About Me

Hi, my name is Eric Todd. I'm a third-year PhD student at Northeastern University advised by Professor David Bau. Prior to beginning my PhD, I studied Applied and Computational Mathematics at Brigham Young University (BYU).

I'm interested in understanding the learned structure of large neural networks, and how their internal representations enable their impressive generalization capabilities.

My research interests generally include machine learning and interpretability. I'm particularly excited by generative models and their applications in natural language and computer vision.


News

August 2024
Our causal interpretability survey is out on arXiv. As interpretability researchers, we're still trying to understand the right level of abstraction for thinking about neural network computation, but causal methods have become a promising method for studying them.
July 2024
Our preprint about NNsight and NDIF is out on arXiv. I'm excited about this framework for enabling access to the internal computations of large foundation models!
May 2024
Invited Talk on Function Vectors at the Princeton Neuroscience Institute.
May 2024
Had a great time presenting our Function Vectors work at ICLR 2024.
January 2024
Our Function Vectors paper was accepted to ICLR!

Selected Publications

nnsight-paper NNsight and NDIF: Democratizing Access to Foundation Model Internals. Jaden Fiotto-Kaufman, Alexander R. Loftus, Eric Todd, Jannik Brinkmann, Caden Juang, Koyena Pal, Can Rager, Aaron Mueller, Samuel Marks, Arnab Sen Sharma, Francesca Lucchetti, Michael Ripa, Adam Belfki, Nikhil Prakash, Sumeet Multani, Carla Brodley, Arjun Guha, Jonathan Bell, Byron C. Wallace, David Bau. 2024.

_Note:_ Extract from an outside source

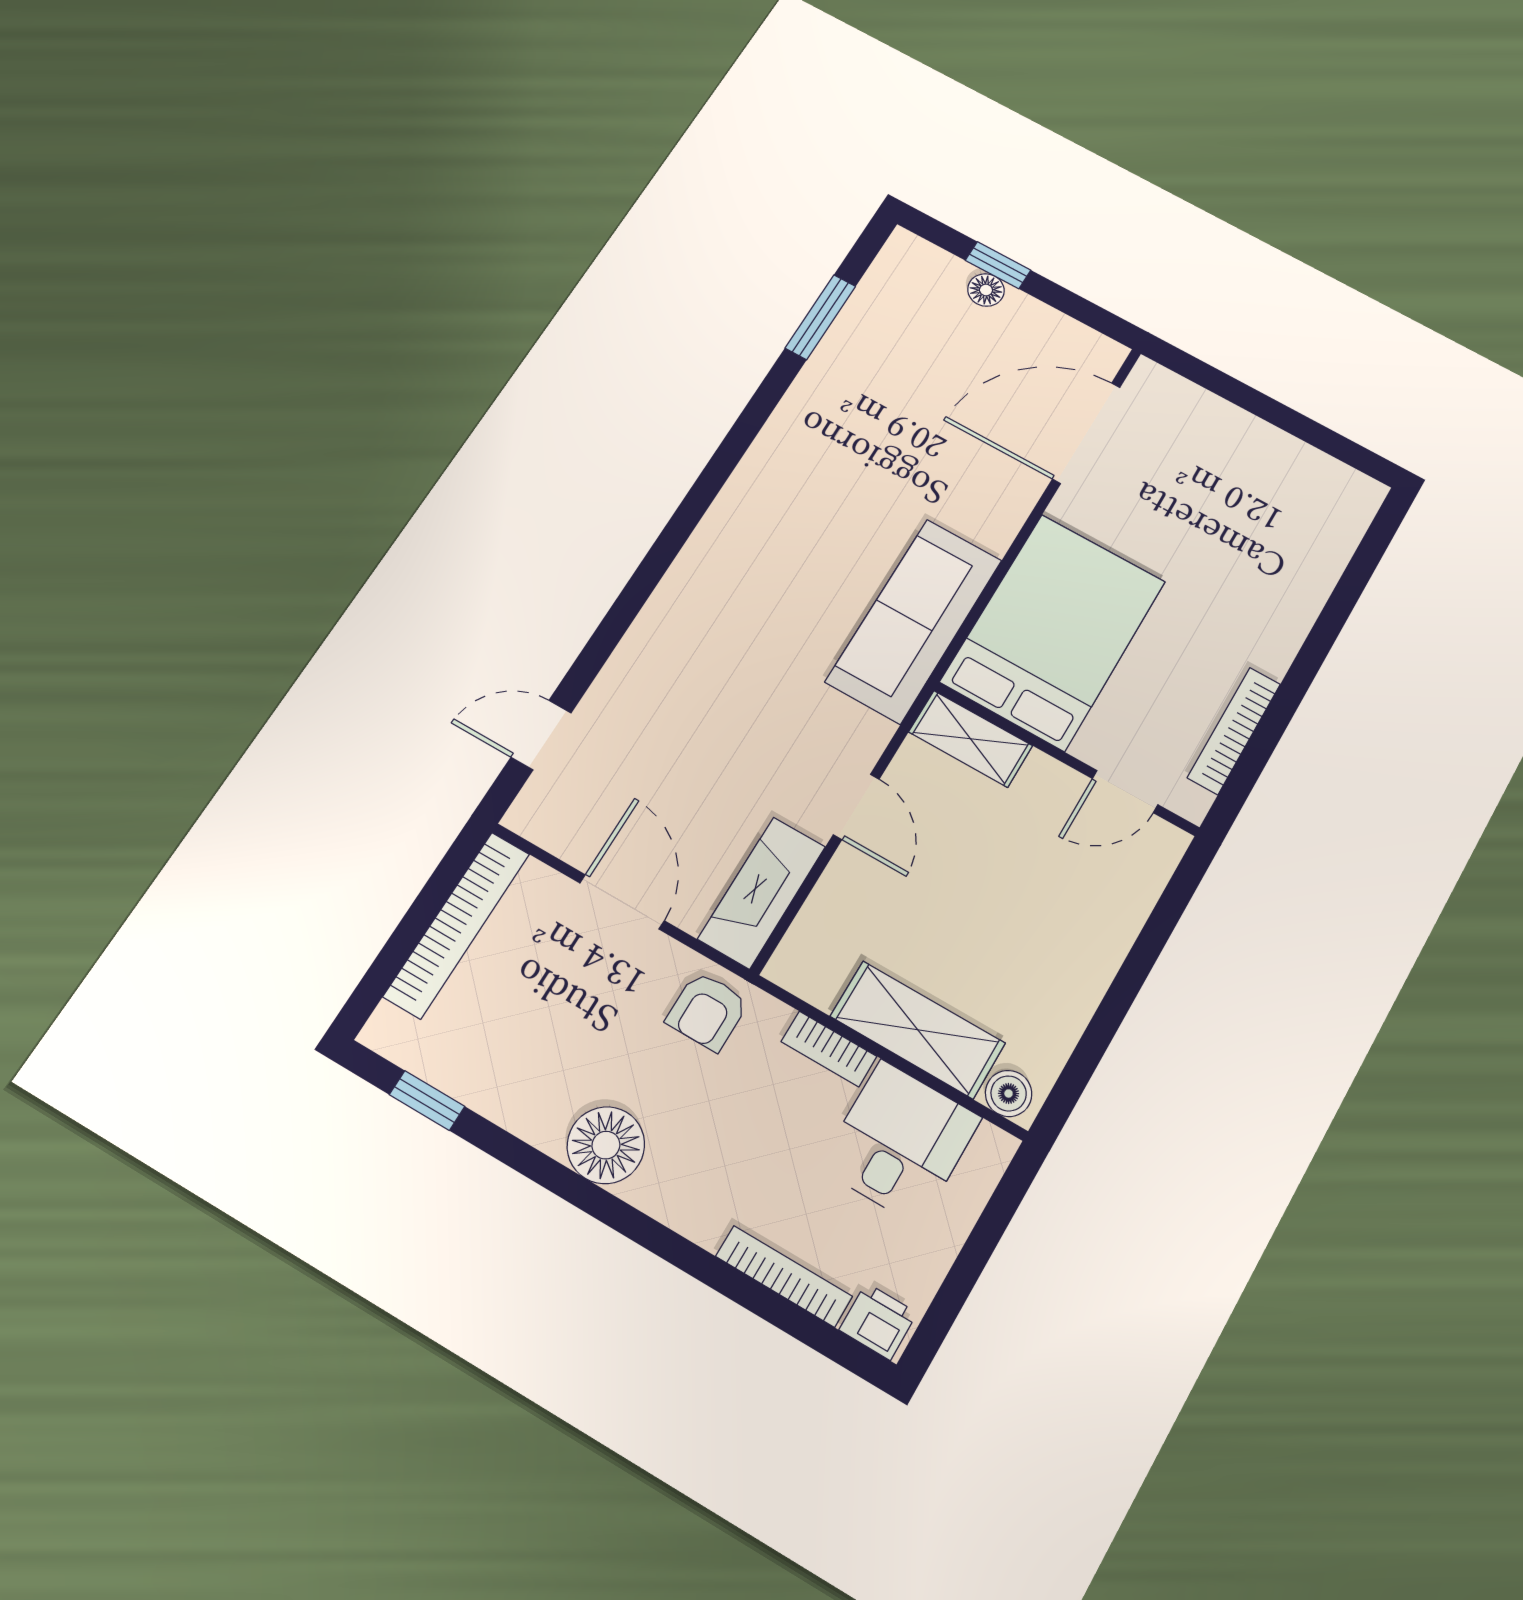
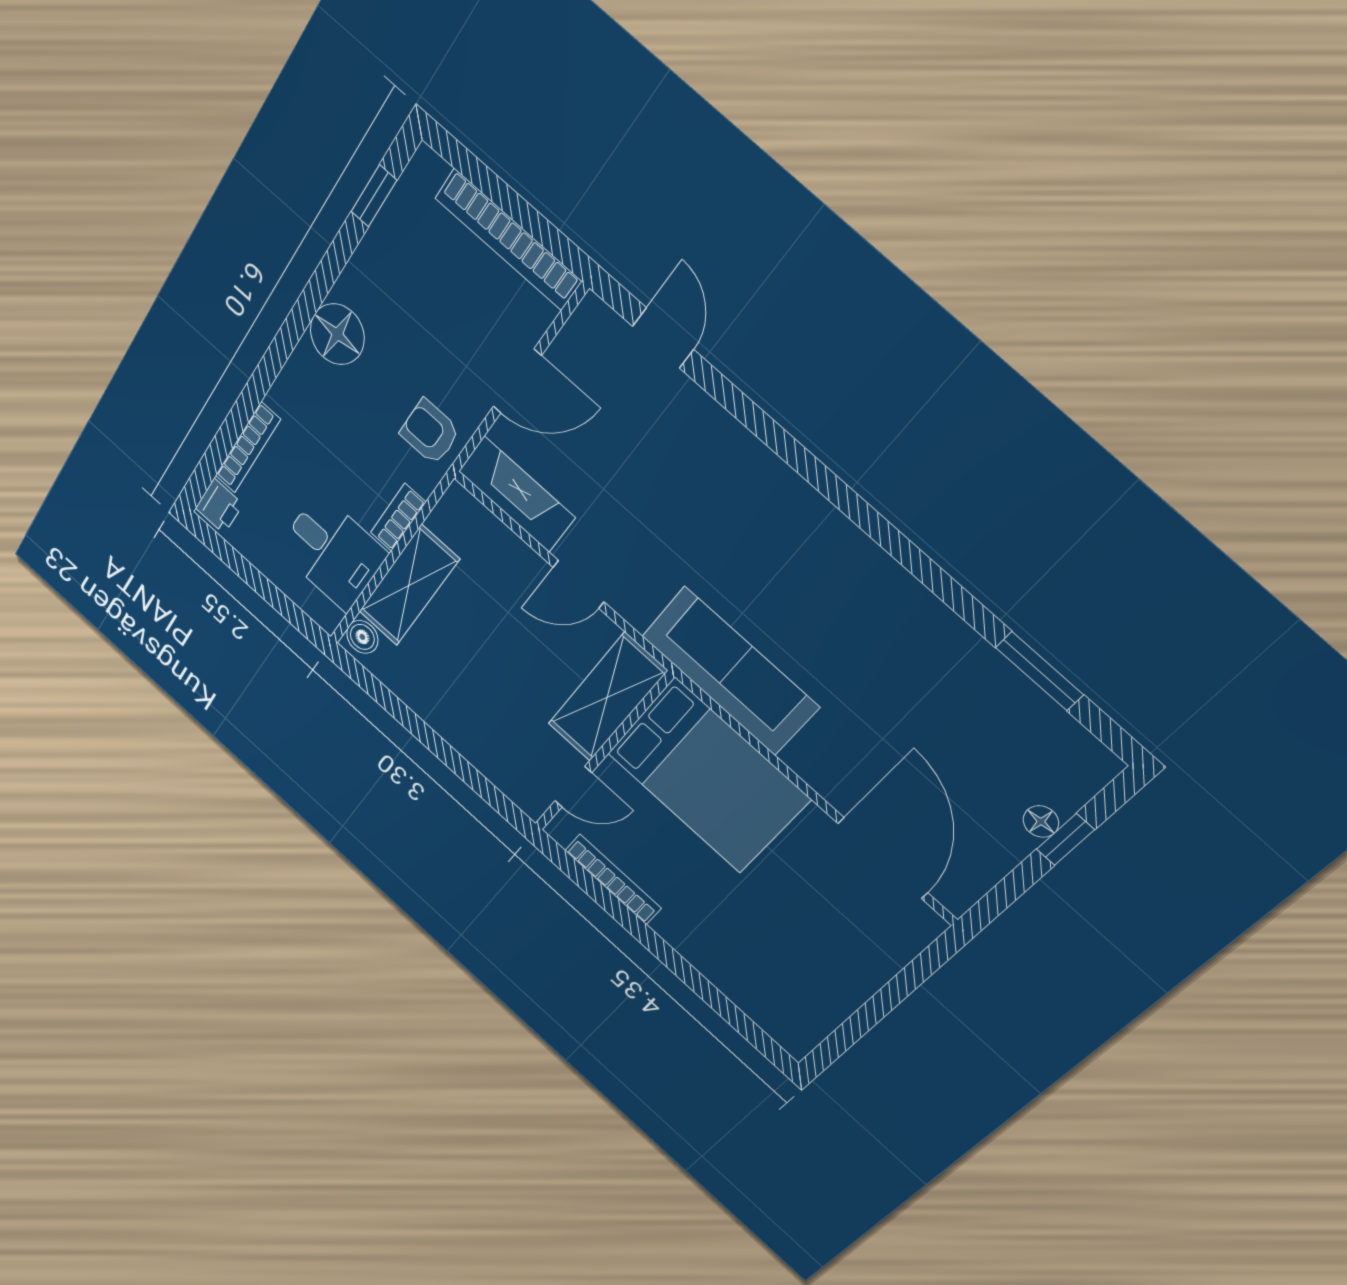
shelving: (971, 739) -> (607, 697), width x1.50, depth x1.33
door: (1125, 792) -> (573, 787), swing flipped

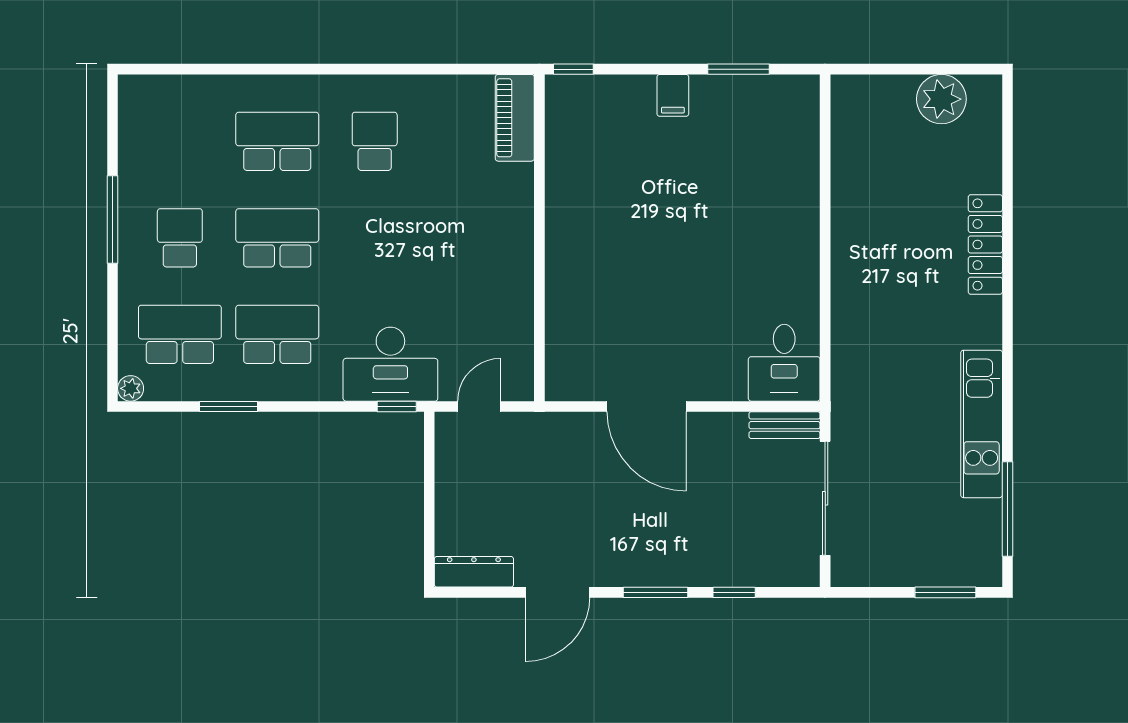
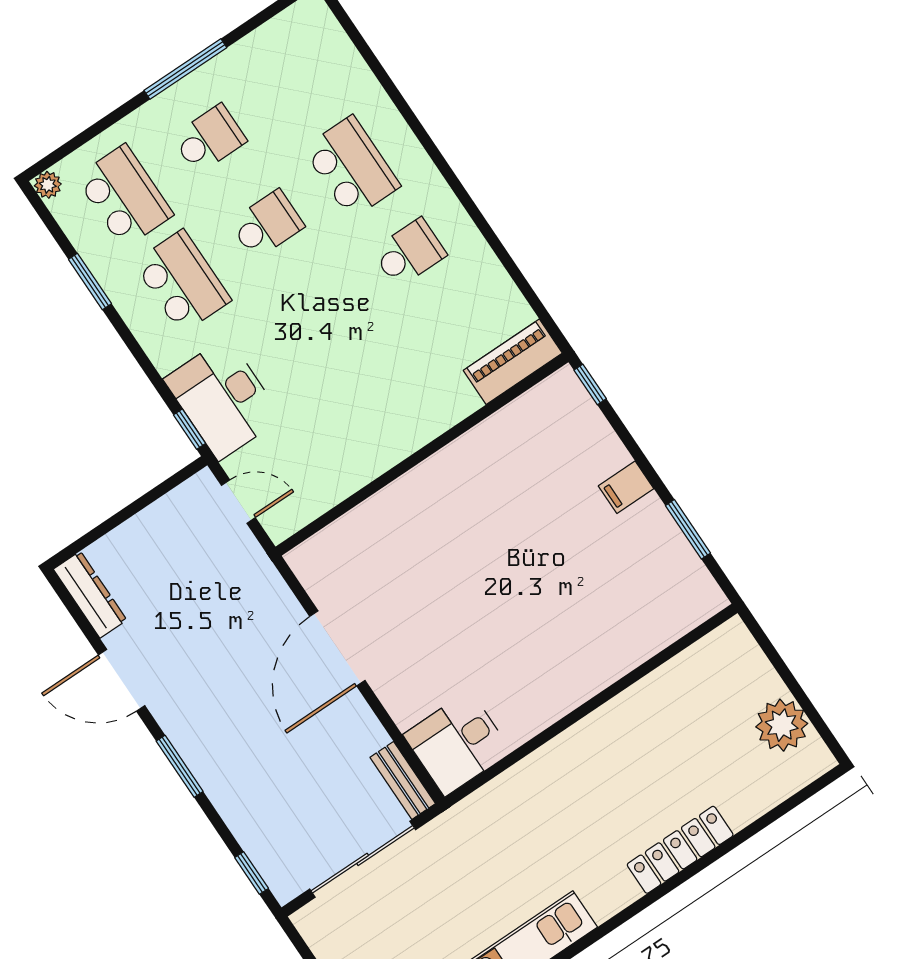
school desk: (277, 238) -> (267, 224), width x0.54
window: (734, 592) -> (252, 873), moved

The enormous scale of state-of-the-art foundation models has limited their accessibility to scientists, because customized experiments on large models require costly hardware and complex engineering that is impractical for most researchers. To alleviate these problems, we introduce NNsight, an open-source Python package with a simple, flexible API that can express interventions on any PyTorch model by building computation graphs. We also introduce NDIF, a collaborative research platform providing researchers access to foundation-scale LLMs via the NNsight API. Code, documentation, and tutorials are available at https://nnsight.net/.

fv-paper Function Vectors in Large Language Models.
Eric Todd, Millicent L. Li, Arnab Sen Sharma, Aaron Mueller, Byron C. Wallace, David Bau. Proceedings of the 2024 International Conference on Learning Representations. (ICLR 2024)

We report the presence of a simple neural mechanism that represents an input-output function as a vector within autoregressive transformer language models (LMs). Using causal mediation analysis on a diverse range of in-context-learning (ICL) tasks, we find that a small number attention heads transport a compact representation of the demonstrated task, which we call a function vector (FV). FVs are robust to changes in context, i.e., they trigger execution of the task on inputs such as zero-shot and natural text settings that do not resemble the ICL contexts from which they are collected. We test FVs across a range of tasks, models, and layers and find strong causal effects across settings in middle layers. We investigate the internal structure of FVs and find while that they often contain information that encodes the output space of the function, this information alone is not sufficient to reconstruct an FV. Finally, we test semantic vector composition in FVs, and find that to some extent they can be summed to create vectors that trigger new complex tasks. Our findings show that compact, causal internal vector representations of function abstractions can be explicitly extracted from LLMs.